What the task requires
Translate this sentence from the email thread below into Spanish: "I tracked this down to a race condition - basically we try to do the `apt-get update' before networking is fully up."

Selected text
=== Section Start ===

2018-02-21 Thread Ryan Harper
On Thu, Feb 15, 2018 at 2:00 PM, Steve Langasek 
wrote:

> On Thu, Feb 15, 2018 at 06:48:31PM +, Iain Lane wrote:
> > [ autopkgtest-devel, this is
> >   https://lists.ubuntu.com/archives/ubuntu-devel/2018-
> February/040138.html
> >   and thread FYI - Reply-To / Mail-Followup-To set to exclude
> >   ubuntu-devel from this subthread so reviews go to the right place ]
>
> > On Thu, Feb 15, 2018 at 10:28:05AM -0500, Stéphane Graber wrote:
> > > […]
> > > And confirmed that networking inside both of them works fine here.
>
> > > I wonder if it's a netplan vs ifupdown thing hitting autopkgtest in
> this case?
>
> > I can build images: images(!) quite fine here, but when actually using
> > them I see these temporary resolution failures most of the time during
> > the initial apt-get update.
>
> > I tracked this down to a race condition - basically we try to do the
> > `apt-get update' before networking is fully up. (OK, I just saw Julian's
> > post which came in while I was writing this and says the same thing...)

=== Section End ===

Supplied records
=== Section Start ===

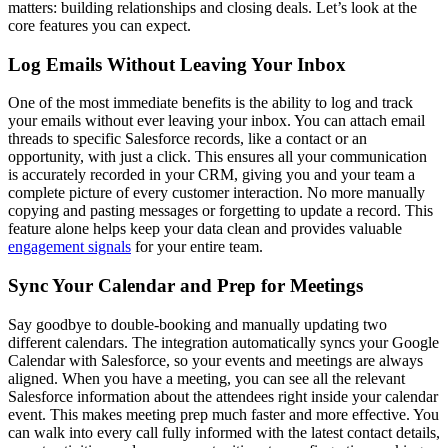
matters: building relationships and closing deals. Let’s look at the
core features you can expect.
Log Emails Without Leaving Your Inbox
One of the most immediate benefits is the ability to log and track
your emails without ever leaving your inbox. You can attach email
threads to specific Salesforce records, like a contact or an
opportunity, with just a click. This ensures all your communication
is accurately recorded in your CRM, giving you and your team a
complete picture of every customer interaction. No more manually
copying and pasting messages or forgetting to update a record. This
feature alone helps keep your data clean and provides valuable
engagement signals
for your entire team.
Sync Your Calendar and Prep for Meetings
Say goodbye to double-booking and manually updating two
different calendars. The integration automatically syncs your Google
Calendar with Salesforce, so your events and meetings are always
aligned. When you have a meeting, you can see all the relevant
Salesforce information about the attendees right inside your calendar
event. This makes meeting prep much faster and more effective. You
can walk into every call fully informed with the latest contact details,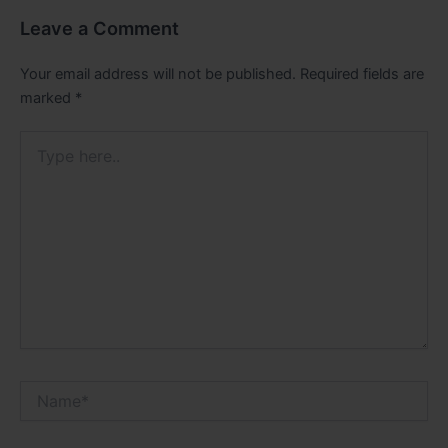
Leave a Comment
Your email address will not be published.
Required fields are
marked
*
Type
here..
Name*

=== Section End ===

Result of this task
Rastreé el origen de esto hasta una condición de carrera: básicamente intentamos hacer el `apt-get update' antes de que la red esté completamente activa.